Fine finaliter: aqui nossa independência foi manca e inacabada, o que nos tira qualquer sentido de celebração. Como nunca houve uma revolução, como nos grandes países que deram seu salto de qualidade, que apeasse do poder-dominação a classe do privilégio e do enriquecimento fácil, nunca nos foi dada a oportunidade de fundar uma nação com um projeto para todos, altivo e ativo. Apenas prolongamos o regime de dependência de vários outros poderes forâneos até a presente data.
Qual seria a nossa chance e o nosso destino? Olhar para frente e para o futuro. Somos uma nação continental, com a maior riqueza ecológica do planeta em termos de água doce, florestas tropicais, solos férteis, imensa biodiversidade e um povo aberto, hábil e inteligente que conseguiu sobreviver a todo tipo de opressão.
Sabemos que a Terra alcançou o seu limite. No dia 28 de julho de 2022 ocorreu o Dia da Sobrecarga da Terra (The Eath Overshoot Day), ou seja, utilizamos todos os bens e serviços naturais indispensáveis para a vida. Entramos no cheque especial. Usamos, nos sete meses passados, todo o estoque de água, minerais, vegetais e energia que o planeta pode produzir e regenerar no período de 365 dias. Para continuarmos a viver seria necessária a biocapacidade de 1,75 Terras que não temos.
Com o crescimento inesperado do aquecimento global e com o que já existe de CO2 e metano acumulados na atmosfera, os eventos extremos serão inevitáveis. Chegamos atrasados. Com ciência e técnica podemos apenas mitigar os efeitos extremos que virão com a destruição de ecossistemas e milhares de vidas humanas. Segundo dados deste ano do IPCC isso poderá ocorrer nos próximos 3-4 anos. Haverá pontos de inflexão sociais, como a erosão do modo de vida das populações, aumento de conflitos, violência, migração e crises humanitárias, afetando a infraestrutura, a segurança alimentar, hídrica e energética.
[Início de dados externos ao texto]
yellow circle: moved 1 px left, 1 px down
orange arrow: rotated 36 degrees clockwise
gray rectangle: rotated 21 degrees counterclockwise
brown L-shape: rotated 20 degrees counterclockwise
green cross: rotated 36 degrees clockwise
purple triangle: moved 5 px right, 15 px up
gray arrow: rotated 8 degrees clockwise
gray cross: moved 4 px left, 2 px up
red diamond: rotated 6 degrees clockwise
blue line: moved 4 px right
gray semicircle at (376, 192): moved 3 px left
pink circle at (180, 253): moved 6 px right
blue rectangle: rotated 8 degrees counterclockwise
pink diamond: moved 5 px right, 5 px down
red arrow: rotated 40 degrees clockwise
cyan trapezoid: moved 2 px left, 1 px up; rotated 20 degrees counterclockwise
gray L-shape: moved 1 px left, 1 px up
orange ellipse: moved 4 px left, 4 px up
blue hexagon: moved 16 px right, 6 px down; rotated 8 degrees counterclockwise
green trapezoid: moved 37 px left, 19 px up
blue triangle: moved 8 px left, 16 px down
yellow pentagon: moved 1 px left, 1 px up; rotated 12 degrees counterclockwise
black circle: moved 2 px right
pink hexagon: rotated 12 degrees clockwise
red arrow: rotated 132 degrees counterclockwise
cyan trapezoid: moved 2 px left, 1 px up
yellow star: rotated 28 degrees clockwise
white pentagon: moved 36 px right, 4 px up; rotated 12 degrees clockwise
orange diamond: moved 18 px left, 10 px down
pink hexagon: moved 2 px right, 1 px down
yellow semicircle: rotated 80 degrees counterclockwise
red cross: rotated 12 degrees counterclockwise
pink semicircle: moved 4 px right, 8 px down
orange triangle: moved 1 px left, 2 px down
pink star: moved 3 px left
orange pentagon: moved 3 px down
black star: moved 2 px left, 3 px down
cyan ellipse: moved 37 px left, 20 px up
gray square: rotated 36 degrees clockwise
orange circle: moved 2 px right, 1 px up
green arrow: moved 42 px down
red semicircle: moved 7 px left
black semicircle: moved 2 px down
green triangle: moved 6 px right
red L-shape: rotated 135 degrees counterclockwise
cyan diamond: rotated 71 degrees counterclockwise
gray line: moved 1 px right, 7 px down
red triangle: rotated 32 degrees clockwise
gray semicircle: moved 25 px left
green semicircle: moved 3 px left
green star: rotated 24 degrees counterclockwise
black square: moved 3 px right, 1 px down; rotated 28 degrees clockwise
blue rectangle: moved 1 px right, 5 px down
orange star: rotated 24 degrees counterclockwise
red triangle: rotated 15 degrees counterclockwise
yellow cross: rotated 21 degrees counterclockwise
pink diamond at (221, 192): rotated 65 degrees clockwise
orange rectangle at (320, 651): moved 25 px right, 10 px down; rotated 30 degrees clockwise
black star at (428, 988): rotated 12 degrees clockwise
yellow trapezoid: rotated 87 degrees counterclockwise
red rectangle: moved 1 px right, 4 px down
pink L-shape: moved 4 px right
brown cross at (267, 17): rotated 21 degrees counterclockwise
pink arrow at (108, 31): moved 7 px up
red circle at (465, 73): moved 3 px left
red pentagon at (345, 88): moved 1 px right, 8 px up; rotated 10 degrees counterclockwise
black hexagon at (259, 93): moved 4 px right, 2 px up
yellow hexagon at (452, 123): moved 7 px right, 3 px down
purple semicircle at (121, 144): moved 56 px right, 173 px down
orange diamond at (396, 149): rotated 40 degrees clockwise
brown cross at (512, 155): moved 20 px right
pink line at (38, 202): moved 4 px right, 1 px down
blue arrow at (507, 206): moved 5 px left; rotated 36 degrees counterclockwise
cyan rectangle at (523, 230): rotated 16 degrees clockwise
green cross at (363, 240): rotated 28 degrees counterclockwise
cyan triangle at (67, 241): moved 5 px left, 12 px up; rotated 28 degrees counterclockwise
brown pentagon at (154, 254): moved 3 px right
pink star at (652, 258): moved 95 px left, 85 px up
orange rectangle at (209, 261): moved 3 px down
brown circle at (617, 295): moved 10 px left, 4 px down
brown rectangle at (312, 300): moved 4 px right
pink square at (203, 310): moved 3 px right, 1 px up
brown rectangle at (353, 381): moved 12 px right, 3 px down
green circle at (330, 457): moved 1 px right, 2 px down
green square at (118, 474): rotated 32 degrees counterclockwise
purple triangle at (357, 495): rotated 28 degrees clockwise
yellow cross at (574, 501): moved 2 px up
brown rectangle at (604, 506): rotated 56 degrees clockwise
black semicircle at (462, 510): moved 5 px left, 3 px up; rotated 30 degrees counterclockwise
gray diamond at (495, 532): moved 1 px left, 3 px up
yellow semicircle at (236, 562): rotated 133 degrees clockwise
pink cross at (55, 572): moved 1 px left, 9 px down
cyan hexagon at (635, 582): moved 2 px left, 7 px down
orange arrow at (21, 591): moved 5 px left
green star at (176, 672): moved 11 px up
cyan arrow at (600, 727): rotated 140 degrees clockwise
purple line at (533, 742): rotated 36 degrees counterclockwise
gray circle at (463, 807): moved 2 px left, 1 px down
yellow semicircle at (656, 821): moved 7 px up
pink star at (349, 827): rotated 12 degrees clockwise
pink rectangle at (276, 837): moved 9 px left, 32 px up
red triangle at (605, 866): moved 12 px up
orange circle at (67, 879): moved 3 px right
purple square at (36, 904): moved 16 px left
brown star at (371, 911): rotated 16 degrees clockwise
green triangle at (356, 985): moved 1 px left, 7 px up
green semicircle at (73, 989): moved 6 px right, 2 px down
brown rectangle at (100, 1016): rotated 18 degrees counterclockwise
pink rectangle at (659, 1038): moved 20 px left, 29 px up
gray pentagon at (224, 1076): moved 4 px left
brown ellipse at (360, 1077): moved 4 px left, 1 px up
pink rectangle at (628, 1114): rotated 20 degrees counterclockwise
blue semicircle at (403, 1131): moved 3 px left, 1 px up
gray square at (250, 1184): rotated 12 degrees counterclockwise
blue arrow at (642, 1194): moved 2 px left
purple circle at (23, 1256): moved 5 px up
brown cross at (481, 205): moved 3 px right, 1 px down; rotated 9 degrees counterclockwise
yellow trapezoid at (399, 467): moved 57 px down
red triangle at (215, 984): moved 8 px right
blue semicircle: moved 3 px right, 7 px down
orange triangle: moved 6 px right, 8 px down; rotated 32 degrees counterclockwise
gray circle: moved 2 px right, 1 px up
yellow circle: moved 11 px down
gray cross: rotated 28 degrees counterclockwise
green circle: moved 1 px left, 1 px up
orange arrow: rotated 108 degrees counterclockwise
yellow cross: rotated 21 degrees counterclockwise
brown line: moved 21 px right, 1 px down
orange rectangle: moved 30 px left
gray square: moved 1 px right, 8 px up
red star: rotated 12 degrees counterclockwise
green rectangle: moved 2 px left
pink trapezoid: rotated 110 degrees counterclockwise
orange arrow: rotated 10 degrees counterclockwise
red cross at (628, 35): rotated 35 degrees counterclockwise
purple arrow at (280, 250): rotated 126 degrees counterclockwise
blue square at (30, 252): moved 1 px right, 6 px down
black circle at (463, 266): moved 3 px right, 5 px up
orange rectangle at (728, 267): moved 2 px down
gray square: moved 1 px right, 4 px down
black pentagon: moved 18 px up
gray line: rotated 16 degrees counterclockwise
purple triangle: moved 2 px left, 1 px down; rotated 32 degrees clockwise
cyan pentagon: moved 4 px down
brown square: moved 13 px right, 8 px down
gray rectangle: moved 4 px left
Muitas nações não conseguem produzir o que sua população necessita, situação agravada pela intrusão do Covid-19.
Esta realidade sombria poderá se tornar uma catástrofe global. É nesse ponto que entra a independência possível e real do Brasil. Ela pode ser a mesa posta para as fomes e as sedes de toda a humanidade. Isso dependerá, em grande parte, do Brasil, da umidade de nossa Amazônia, da proteína de nosso gado e aves e da produção de alimentos de nossos solos. Grande parte dos países, hoje independentes, serão dependentes de nós. Finalmente, teremos alcançado a nossa real independência, não para nosso orgulho e benefício mas como serviço para a vida na Terra e a sobrevivência da humanidade.
Finalmente, poderemos entoar a canção carnavalesca: “Liberdade, Liberdade! Abre as asas sobre nós. E que a voz da Igualdade seja sempre a nossa voz” e de toda a humanidade.Leonardo Boff, teólogo, filósofo e escritor, escreveu “O doloroso parto da Mãe Terra”, Vozes 2021; Habitar a Terra, Vozes 2022.